Une seule et même entrée en matière comme un résumé du programme de dévastation à facettes multiples que des millions de Mexicains subissent comme une malédiction sans fin dont les raisons n’ont pourtant rien à voir avec un châtiment divin. Entre les deux époques (la Griffe du chien va de 1975 à 2004, Cartel, de 2004 à 2014), le narcotrafic est en effet passé du stade semi-industriel à celui de marché global, calquant ses méthodes sur celles de l’ultralibéralisme (pas de régulation, pas de pitié pour les perdants, tout est permis), mais aussi du djihadisme islamiste : sauvagerie sans limites et techniques de la communication moderne, puisqu’il ne s’agit plus seulement de faire (massacrer, démembrer, torturer, terroriser), mais aussi de faire savoir. D’un bout à l’autre de la frontière entre le Mexique et les Etats-Unis, avec incursions dans des Etats fédéraux mexicains limitrophes, la Colombie et la vieille Europe, Winslow narre l’irrésistible ascension des cartels, leur emprise grandissante sur des pans entiers du territoire national, le noyautage d’un appareil d’Etat totalement gangréné (de la police nationale à la présidence en passant par les federales et les municipalités), les guerres sanglantes pour le contrôle des «plazzas» (le noyau dur de l’Empire), les alliances et trahisons incessantes.

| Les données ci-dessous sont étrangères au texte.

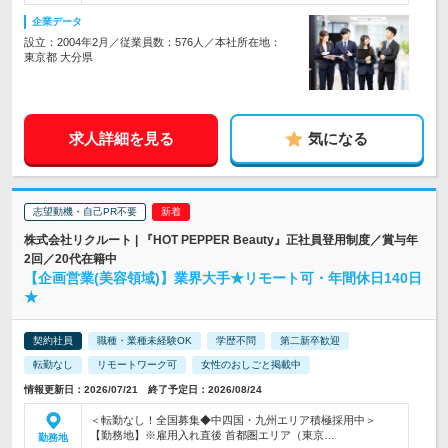
企業データ
設立：2004年2月／従業員数：576人／本社所在地：
東京都 大分県
求人詳細を見る
気になる
志望動機・自己PR不要
株式会社リクルート | 『HOT PEPPER Beauty』正社員登用制度／賞与年
2回／20代在籍中
【企画営業(美容領域)】業界大手★リモート可・年間休日140日
★
契約社員
職種・業種未経験OK
学歴不問
第二新卒歓迎
転勤なし
リモートワーク可
女性のおしごと掲載中
情報更新日：2026/07/21 終了予定日：2026/08/24
＜転勤なし！全国募集◆中四国・九州エリア積極採用中＞
【勤務地】※雇用入れ直後 首都圏エリア（東京…
勤務地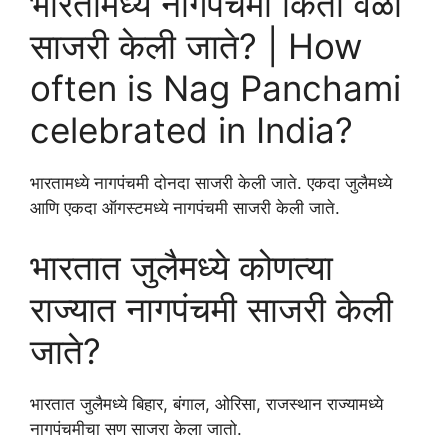
भारतामध्ये नागपंचमी किती वेळा
साजरी केली जाते? | How
often is Nag Panchami
celebrated in India?
भारतामध्ये नागपंचमी दोनदा साजरी केली जाते. एकदा जुलैमध्ये
आणि एकदा ऑगस्टमध्ये नागपंचमी साजरी केली जाते.
भारतात जुलैमध्ये कोणत्या
राज्यात नागपंचमी साजरी केली
जाते?
भारतात जुलैमध्ये बिहार, बंगाल, ओरिसा, राजस्थान राज्यामध्ये
नागपंचमीचा सण साजरा केला जातो.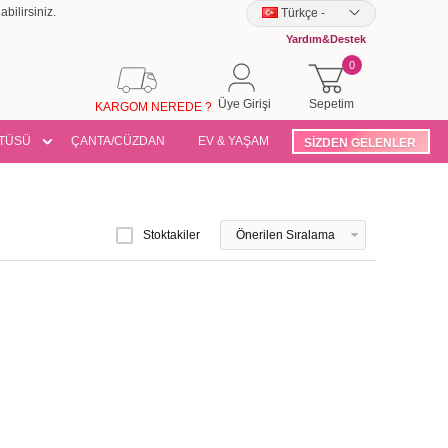
bilirsiniz.
Türkçe
-
Yardım&Destek
0
Üye Girişi
Sepetim
KARGOM NEREDE ?
TÜSÜ
ÇANTA/CÜZDAN
EV & YAŞAM
SİZDEN GELENLER
Stoktakiler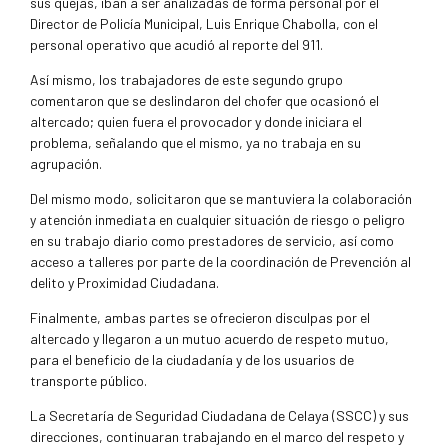
sus quejas, iban a ser analizadas de forma personal por el
Director de Policía Municipal, Luis Enrique Chabolla, con el
personal operativo que acudió al reporte del 911.
Así mismo, los trabajadores de este segundo grupo
comentaron que se deslindaron del chofer que ocasionó el
altercado; quien fuera el provocador y donde iniciara el
problema, señalando que el mismo, ya no trabaja en su
agrupación.
Del mismo modo, solicitaron que se mantuviera la colaboración
y atención inmediata en cualquier situación de riesgo o peligro
en su trabajo diario como prestadores de servicio, así como
acceso a talleres por parte de la coordinación de Prevención al
delito y Proximidad Ciudadana.
Finalmente, ambas partes se ofrecieron disculpas por el
altercado y llegaron a un mutuo acuerdo de respeto mutuo,
para el beneficio de la ciudadanía y de los usuarios de
transporte público.
La Secretaría de Seguridad Ciudadana de Celaya (SSCC) y sus
direcciones, continuaran trabajando en el marco del respeto y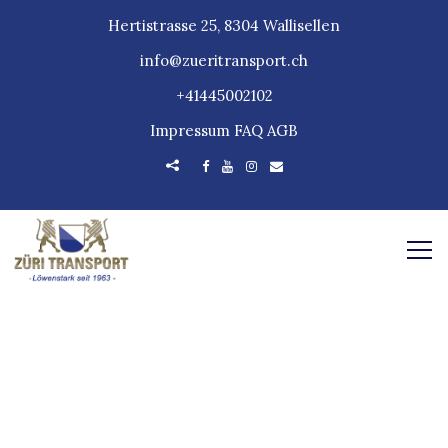
Hertistrasse 25, 8304 Wallisellen
info@zueritransport.ch
+41445002102
Impressum
FAQ
AGB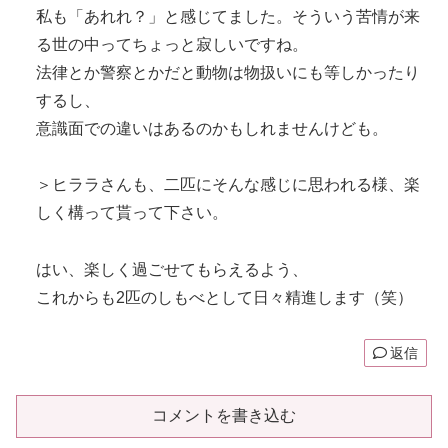
私も「あれれ？」と感じてました。そういう苦情が来
る世の中ってちょっと寂しいですね。
法律とか警察とかだと動物は物扱いにも等しかったり
するし、
意識面での違いはあるのかもしれませんけども。
＞ヒララさんも、二匹にそんな感じに思われる様、楽
しく構って貰って下さい。
はい、楽しく過ごせてもらえるよう、
これからも2匹のしもべとして日々精進します（笑）
返信
コメントを書き込む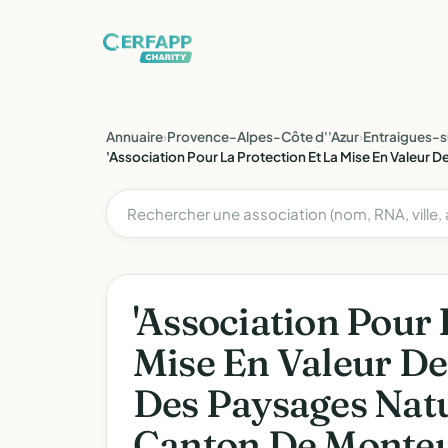
Annuaire
›
Provence-Alpes-Côte d''Azur
›
Entraigues-
'Association Pour La Protection Et La Mise En Valeur
'Association Pour 
Mise En Valeur De
Des Paysages Nat
Canton De Monteux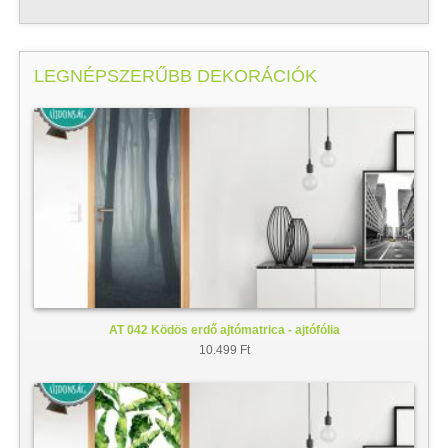
LEGNÉPSZERŰBB DEKORÁCIÓK
AT 042 Ködös erdő ajtómatrica - ajtófólia
10.499 Ft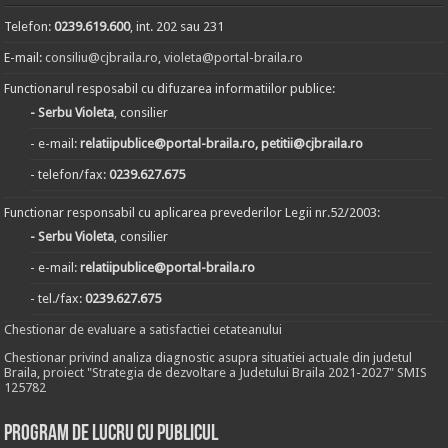
Telefon:
0239.619.600
, int. 202 sau 231
E-mail:
consiliu@cjbraila.ro
,
violeta@portal-braila.ro
Functionarul resposabil cu difuzarea informatiilor publice:
- Serbu Violeta
, consilier
- e-mail:
relatiipublice@portal-braila.ro, petitii@cjbraila.ro
- telefon/fax:
0239.627.675
Functionar responsabil cu aplicarea prevederilor Legii nr.52/2003:
- Serbu Violeta
, consilier
- e-mail:
relatiipublice@portal-braila.ro
- tel./fax:
0239.627.675
Chestionar de evaluare a satisfactiei cetateanului
Chestionar privind analiza diagnostic asupra situatiei actuale din judetul
Braila, proiect "Strategia de dezvoltare a Judetului Braila 2021-2027" SMIS
125782
Program de lucru cu publicul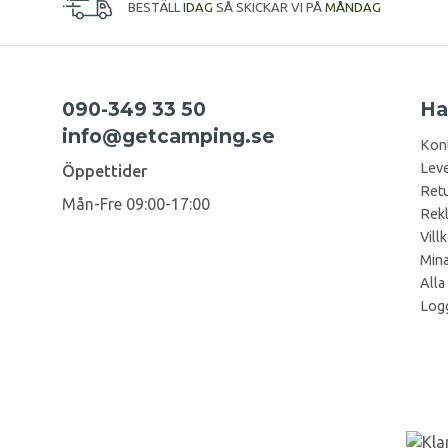
BESTÄLL
IDAG
SÅ SKICKAR VI PÅ
MÅNDAG
090-349 33 50
Ha
info@getcamping.se
Kon
Leve
Öppettider
Retu
Mån-Fre 09:00-17:00
Rek
Vill
Mina
Alla
Logg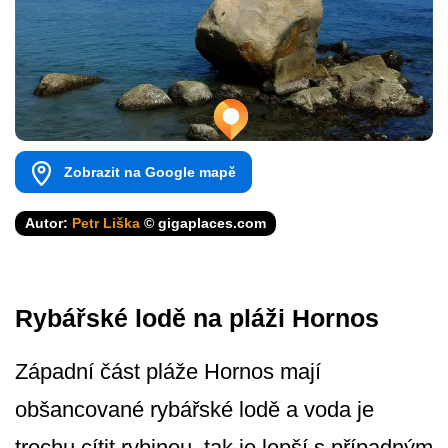
Zobrazit na Google mapě
Autor:
Petr Liška
© gigaplaces.com
Rybářské lodě na pláži Hornos
Západní část pláže Hornos mají
obšancované rybářské lodě a voda je
trochu cítit rybinou, tak je lepší s případným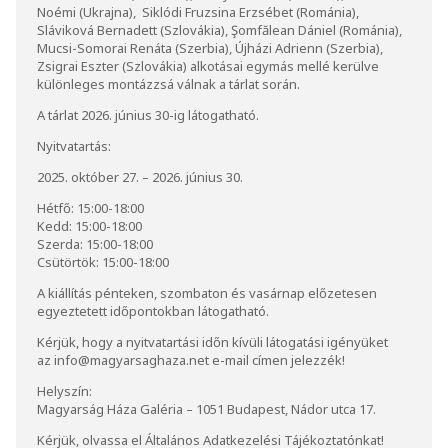
Noémi (Ukrajna), Siklódi Fruzsina Erzsébet (Románia),
Sláviková Bernadett (Szlovákia), Şomfălean Dániel (Románia),
Mucsi-Somorai Renáta (Szerbia), Újházi Adrienn (Szerbia),
Zsigrai Eszter (Szlovákia) alkotásai egymás mellé kerülve
különleges montázzsá válnak a tárlat során.
A tárlat 2026. június 30-ig látogatható.
Nyitvatartás:
2025. október 27. – 2026. június 30.
Hétfő: 15:00-18:00
Kedd: 15:00-18:00
Szerda: 15:00-18:00
Csütörtök: 15:00-18:00
A kiállítás pénteken, szombaton és vasárnap előzetesen
egyeztetett időpontokban látogatható.
Kérjük, hogy a nyitvatartási időn kívüli látogatási igényüket
az
info@magyarsaghaza.net
e-mail címen jelezzék!
Helyszín:
Magyarság Háza Galéria – 1051 Budapest, Nádor utca 17.
Kérjük, olvassa el
Általános Adatkezelési Tájékoztatónkat
!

Dans la meilleure veine du docu-fiction, osmose dialectique entre ambition littéraire et enquête premium, Winslow livre 600 pages puisées aux meilleures sources du journalisme nord-américain auxquelles il donne la grâce d’une partition où rien ne grince malgré la profusion d’informations et l’incroyable déchaînement de violence barbare. Sa réussite n’est pas seulement celle d’un écrivain surdoué mais celle aussi d’une conscience aux aguets qui jamais ne cède à la fascination de la grande criminalité. Dans son préambule, Cartel est assorti d’un hommage aux dizaines de journalistes mexicains (et tout au long du récit aux dizaines de milliers de citoyens) assassinés par les narcos. Dans un monde idéal, il devrait aussi faire mourir de honte les élites politiques en place à Washington et Mexico. Mais patience : Winslow a prévu un tome III…

*Cartel, de Don Winslow, Seuil. 23,50 €.